* **RECORDS PROVIDED**
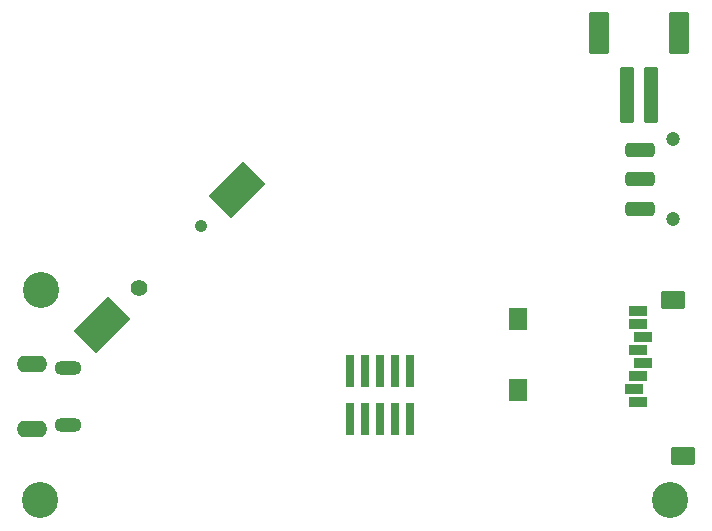
<source format=gbr>
%TF.GenerationSoftware,KiCad,Pcbnew,8.0.8*%
%TF.CreationDate,2025-01-20T12:07:48-06:00*%
%TF.ProjectId,tempo,74656d70-6f2e-46b6-9963-61645f706362,rev?*%
%TF.SameCoordinates,Original*%
%TF.FileFunction,Soldermask,Bot*%
%TF.FilePolarity,Negative*%
%FSLAX46Y46*%
G04 Gerber Fmt 4.6, Leading zero omitted, Abs format (unit mm)*
G04 Created by KiCad (PCBNEW 8.0.8) date 2025-01-20 12:07:48*
%MOMM*%
%LPD*%
G01*
G04 APERTURE LIST*
G04 Aperture macros list*
%AMRoundRect*
0 Rectangle with rounded corners*
0 $1 Rounding radius*
0 $2 $3 $4 $5 $6 $7 $8 $9 X,Y pos of 4 corners*
0 Add a 4 corners polygon primitive as box body*
4,1,4,$2,$3,$4,$5,$6,$7,$8,$9,$2,$3,0*
0 Add four circle primitives for the rounded corners*
1,1,$1+$1,$2,$3*
1,1,$1+$1,$4,$5*
1,1,$1+$1,$6,$7*
1,1,$1+$1,$8,$9*
0 Add four rect primitives between the rounded corners*
20,1,$1+$1,$2,$3,$4,$5,0*
20,1,$1+$1,$4,$5,$6,$7,0*
20,1,$1+$1,$6,$7,$8,$9,0*
20,1,$1+$1,$8,$9,$2,$3,0*%
G04 Aperture macros list end*
%ADD10C,3.048000*%
%ADD11O,2.604000X1.404000*%
%ADD12O,2.304000X1.254000*%
%ADD13R,0.650000X2.760000*%
%ADD14R,0.650000X2.750000*%
%ADD15C,1.200000*%
%ADD16RoundRect,0.300000X-0.950000X0.300000X-0.950000X-0.300000X0.950000X-0.300000X0.950000X0.300000X0*%
%ADD17RoundRect,0.050800X0.750000X-0.350000X0.750000X0.350000X-0.750000X0.350000X-0.750000X-0.350000X0*%
%ADD18RoundRect,0.050800X-0.700000X-0.900000X0.700000X-0.900000X0.700000X0.900000X-0.700000X0.900000X0*%
%ADD19RoundRect,0.050800X0.950000X-0.700000X0.950000X0.700000X-0.950000X0.700000X-0.950000X-0.700000X0*%
%ADD20C,1.070000*%
%ADD21C,1.400000*%
%ADD22RoundRect,0.050800X0.494975X2.333452X-2.333452X-0.494975X-0.494975X-2.333452X2.333452X0.494975X0*%
%ADD23RoundRect,0.050800X-0.500000X-2.300000X0.500000X-2.300000X0.500000X2.300000X-0.500000X2.300000X0*%
%ADD24RoundRect,0.050800X-0.800000X1.700000X-0.800000X-1.700000X0.800000X-1.700000X0.800000X1.700000X0*%
G04 APERTURE END LIST*
D10*
%TO.C,H1*%
X128575000Y-95650000D03*
%TD*%
%TO.C,H3*%
X181875000Y-113400000D03*
%TD*%
%TO.C,H2*%
X128525000Y-113450000D03*
%TD*%
D11*
%TO.C,J4*%
X127872500Y-101928250D03*
X127872500Y-107378250D03*
D12*
X130902500Y-102228250D03*
X130902500Y-107078250D03*
%TD*%
D13*
%TO.C,J2*%
X159875000Y-106550000D03*
X159875000Y-102490000D03*
X158605000Y-106550000D03*
D14*
X158605000Y-102490000D03*
D13*
X157335000Y-106550000D03*
X157335000Y-102490000D03*
X156065000Y-106550000D03*
X156065000Y-102490000D03*
X154795000Y-106550000D03*
X154795000Y-102490000D03*
%TD*%
D15*
%TO.C,SW1*%
X182100000Y-82850000D03*
X182100000Y-89650000D03*
D16*
X179300000Y-83750000D03*
X179300000Y-86250000D03*
X179300000Y-88750000D03*
%TD*%
D17*
%TO.C,X2*%
X179175000Y-105100000D03*
X178775000Y-104000000D03*
X179175000Y-102900000D03*
X179575000Y-101800000D03*
X179175000Y-100700000D03*
X179575000Y-99600000D03*
X179175000Y-98500000D03*
X179175000Y-97400000D03*
D18*
X168975000Y-98100000D03*
X168975000Y-104100000D03*
D19*
X182075000Y-96500000D03*
X182975000Y-109700000D03*
%TD*%
D20*
%TO.C,B1*%
X142174874Y-90200126D03*
D21*
X136871573Y-95503427D03*
D22*
X133753232Y-98621768D03*
X145173006Y-87159567D03*
%TD*%
D23*
%TO.C,J1*%
X180220000Y-79100000D03*
X178220000Y-79100000D03*
D24*
X182620000Y-73900000D03*
X175820000Y-73900000D03*
%TD*%
M02*

</source>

* **REQUIRED ACTION**
The first line of the entries, the line containing "20,1,$1+$1,$2,$3,$4,$5,0*", and every line between them are to be output exactly; pictures are not.

* **OUTPUT OF THE EXERCISE**
<source format=gbr>
%TF.GenerationSoftware,KiCad,Pcbnew,8.0.8*%
%TF.CreationDate,2025-01-20T12:07:48-06:00*%
%TF.ProjectId,tempo,74656d70-6f2e-46b6-9963-61645f706362,rev?*%
%TF.SameCoordinates,Original*%
%TF.FileFunction,Soldermask,Bot*%
%TF.FilePolarity,Negative*%
%FSLAX46Y46*%
G04 Gerber Fmt 4.6, Leading zero omitted, Abs format (unit mm)*
G04 Created by KiCad (PCBNEW 8.0.8) date 2025-01-20 12:07:48*
%MOMM*%
%LPD*%
G01*
G04 APERTURE LIST*
G04 Aperture macros list*
%AMRoundRect*
0 Rectangle with rounded corners*
0 $1 Rounding radius*
0 $2 $3 $4 $5 $6 $7 $8 $9 X,Y pos of 4 corners*
0 Add a 4 corners polygon primitive as box body*
4,1,4,$2,$3,$4,$5,$6,$7,$8,$9,$2,$3,0*
0 Add four circle primitives for the rounded corners*
1,1,$1+$1,$2,$3*
1,1,$1+$1,$4,$5*
1,1,$1+$1,$6,$7*
1,1,$1+$1,$8,$9*
0 Add four rect primitives between the rounded corners*
20,1,$1+$1,$2,$3,$4,$5,0*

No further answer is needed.